Your goal
The output must be exactly the lines from the "thumb ip: (1107, 438)" line through the end of the listing below, with no picture included.

Task input
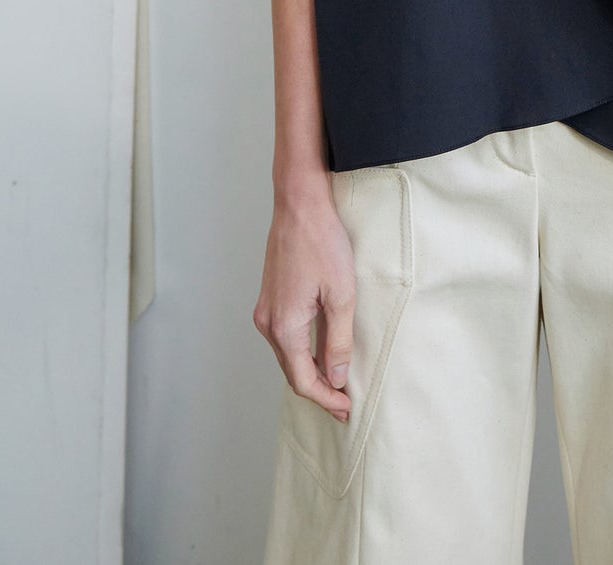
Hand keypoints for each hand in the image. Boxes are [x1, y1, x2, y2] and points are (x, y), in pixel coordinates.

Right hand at [252, 184, 356, 420]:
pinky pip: (285, 336)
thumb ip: (338, 341)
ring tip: (336, 382)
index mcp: (284, 327)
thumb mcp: (341, 294)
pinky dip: (303, 351)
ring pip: (288, 355)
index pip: (303, 380)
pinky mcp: (271, 298)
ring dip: (310, 371)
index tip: (347, 408)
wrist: (299, 204)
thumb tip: (335, 378)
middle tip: (344, 403)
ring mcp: (266, 310)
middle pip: (292, 371)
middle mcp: (268, 323)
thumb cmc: (322, 242)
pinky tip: (321, 352)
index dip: (326, 398)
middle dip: (318, 390)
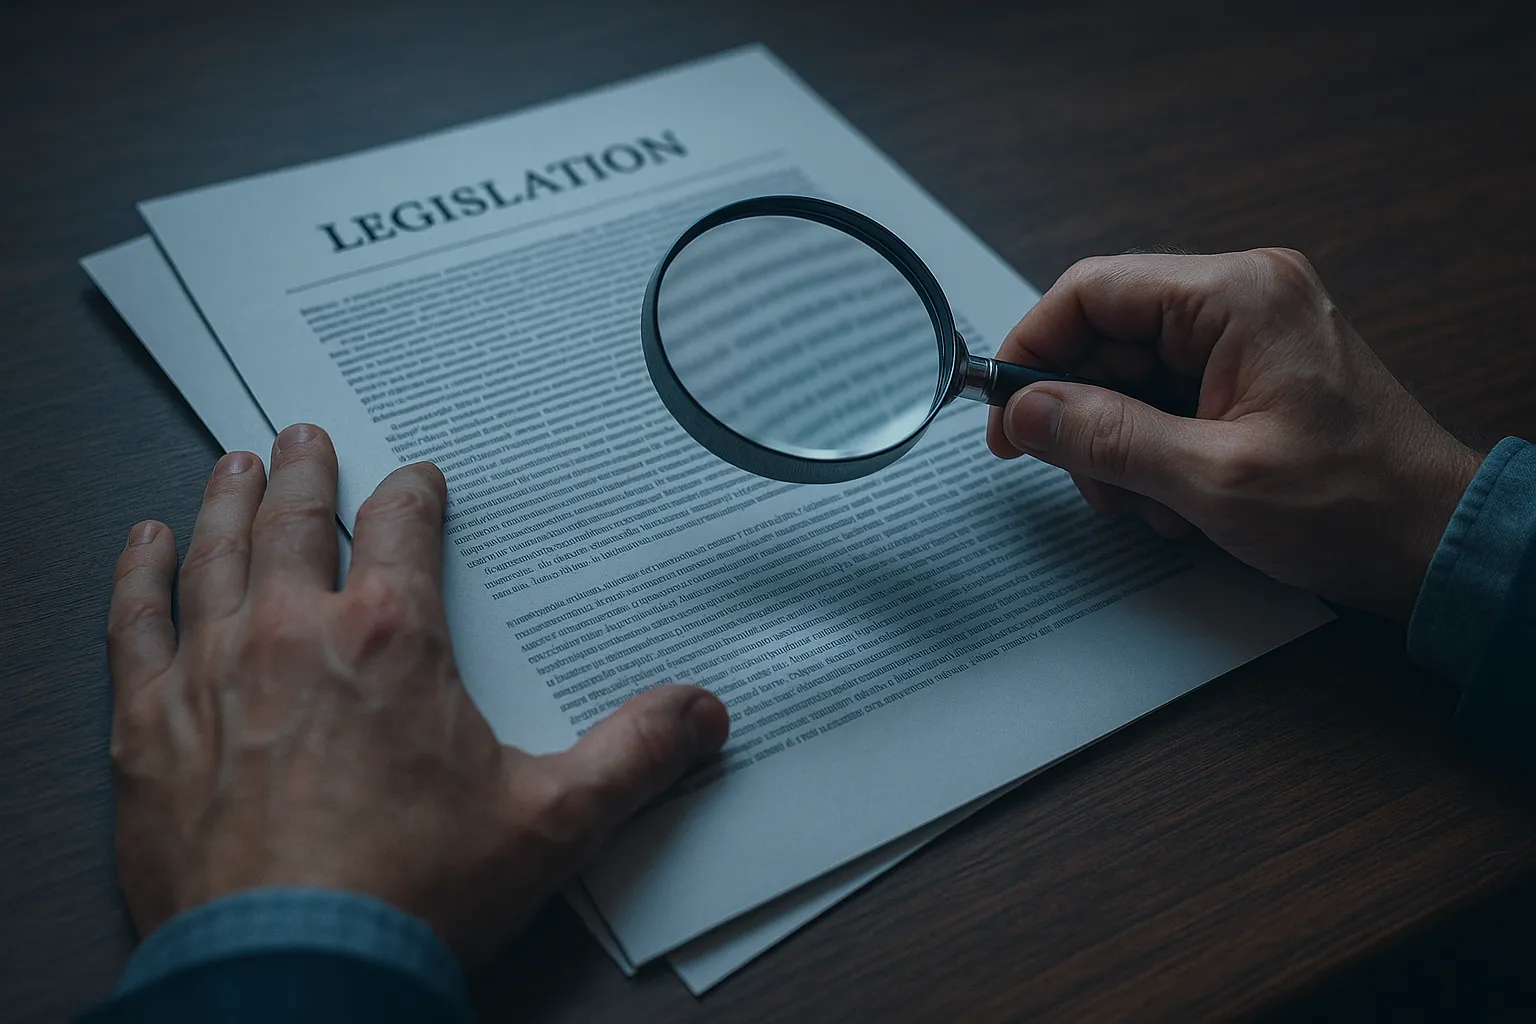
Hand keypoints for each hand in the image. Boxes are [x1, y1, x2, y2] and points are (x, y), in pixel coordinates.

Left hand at [105, 423, 728, 962]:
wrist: (295, 976)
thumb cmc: (412, 897)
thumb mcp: (550, 822)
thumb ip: (632, 755)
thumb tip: (703, 713)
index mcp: (392, 640)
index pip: (404, 528)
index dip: (415, 494)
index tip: (418, 482)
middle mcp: (292, 633)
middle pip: (295, 522)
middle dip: (304, 473)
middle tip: (302, 438)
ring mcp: (211, 673)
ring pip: (212, 554)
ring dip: (225, 502)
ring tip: (232, 464)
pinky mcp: (149, 728)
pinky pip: (135, 624)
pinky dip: (138, 576)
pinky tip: (141, 545)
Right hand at [987, 249, 1480, 618]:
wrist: (1432, 543)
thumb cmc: (1353, 505)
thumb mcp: (1212, 480)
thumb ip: (1107, 438)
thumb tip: (1023, 412)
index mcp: (1237, 297)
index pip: (1093, 290)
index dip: (1033, 349)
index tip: (1004, 411)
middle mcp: (1240, 300)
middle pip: (1107, 336)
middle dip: (1082, 415)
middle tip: (1080, 477)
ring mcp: (1246, 338)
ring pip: (1129, 377)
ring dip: (1118, 446)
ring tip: (1147, 504)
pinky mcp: (1248, 376)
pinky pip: (1164, 400)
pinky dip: (1152, 454)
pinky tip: (1178, 502)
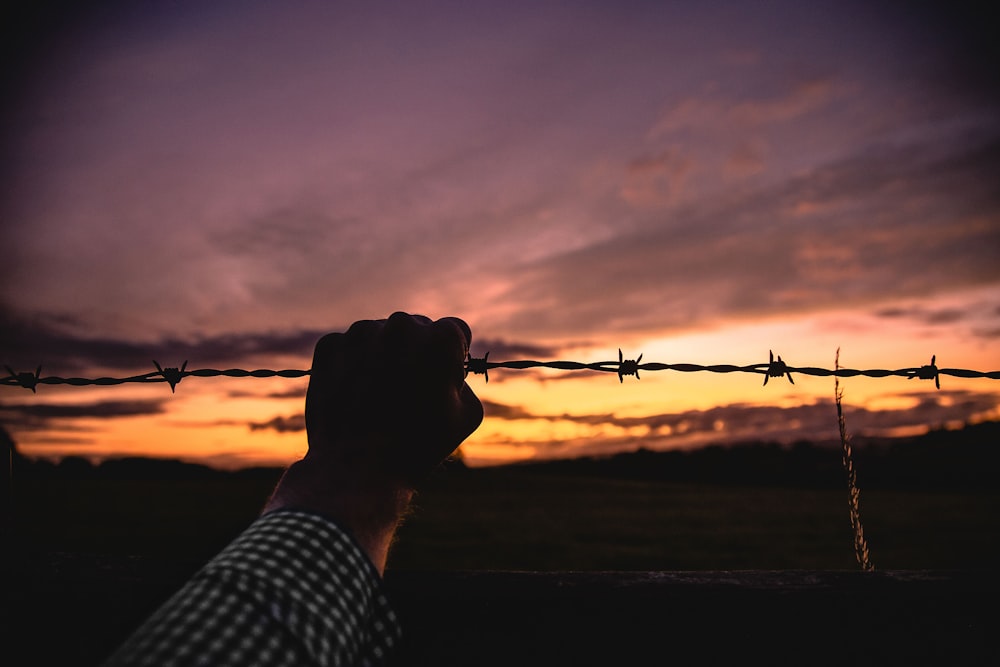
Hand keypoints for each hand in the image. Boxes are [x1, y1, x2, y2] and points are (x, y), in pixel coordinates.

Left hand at [263, 312, 483, 571]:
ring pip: (380, 336)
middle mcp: (400, 325)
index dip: (451, 356)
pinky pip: (348, 348)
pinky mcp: (329, 346)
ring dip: (383, 356)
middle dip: (416, 352)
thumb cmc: (419, 445)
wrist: (357, 470)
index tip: (441, 379)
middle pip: (416, 328)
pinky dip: (352, 365)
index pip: (454, 331)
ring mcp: (361, 333)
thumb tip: (450, 370)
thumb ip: (465, 380)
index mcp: (440, 337)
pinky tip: (356, 397)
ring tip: (379, 398)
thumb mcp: (467, 416)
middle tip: (409, 391)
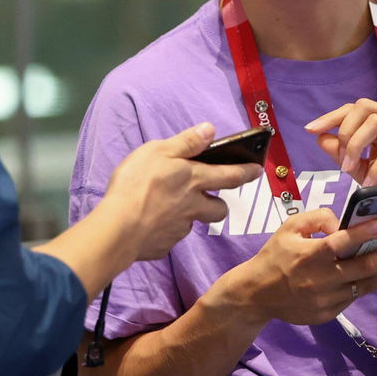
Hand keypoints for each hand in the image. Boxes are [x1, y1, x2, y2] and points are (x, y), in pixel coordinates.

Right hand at [104, 123, 260, 260]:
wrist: (118, 228)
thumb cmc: (136, 184)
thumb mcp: (158, 151)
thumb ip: (186, 142)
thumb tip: (211, 130)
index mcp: (194, 179)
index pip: (230, 175)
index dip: (246, 172)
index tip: (258, 171)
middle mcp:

Solved problem
thumb ip: (1107, 438)
thumb tip: (1023, 412)
index mcp: (1237, 297)
index pip: (1093, 290)
index dip: (1033, 349)
index tip: (1004, 411)
middle mcp: (1240, 300)
middle pip: (1107, 336)
middle dip: (1082, 415)
middle tip: (1080, 477)
ring mcp: (1246, 338)
ring pip: (1129, 377)
ring dip: (1118, 446)
ring tip: (1147, 504)
pinky mcp: (1248, 376)
pinky pip: (1164, 400)
pinky dip: (1152, 454)
pinky tip: (1178, 502)
Hand keypoints for each hand in the image. Boxes are [x1, y1, x2, y2] and points are (x, y), in pixel coordinates.

Left hand at [263, 312, 483, 571]:
ring pip: (380, 336)
middle mcp: (400, 325)
index dip: (451, 356)
pinky pip: (348, 348)
pinky mcp: (329, 346)
ring dip: (383, 356)
middle dip: (416, 352)
thumb cmc: (419, 445)
wrist: (357, 470)
index tip: (441, 379)
middle pip: (416, 328)
pinky dip: (352, 365)
index pip: (454, 331)
ring mcp: (361, 333)
thumb tip: (450, 370)
thumb ip: (465, 380)
index mcp: (440, 337)
pinky tip: (356, 397)
ring tip: (379, 398)
thumb mcp: (467, 416)
middle tip: (409, 391)
Hand keypoints for each hand in the image. Boxes are [x1, y1, x2, y2] and points are (x, y), in pixel coordinates.

Right hand at [104, 123, 260, 260]:
wrist: (118, 228)
thumb cmc: (136, 184)
thumb mcp: (158, 151)
thumb ip: (186, 142)
thumb tip: (211, 130)
index mcp: (194, 179)
index pip: (230, 175)
index dip: (246, 172)
index tip: (258, 171)
middle mcp:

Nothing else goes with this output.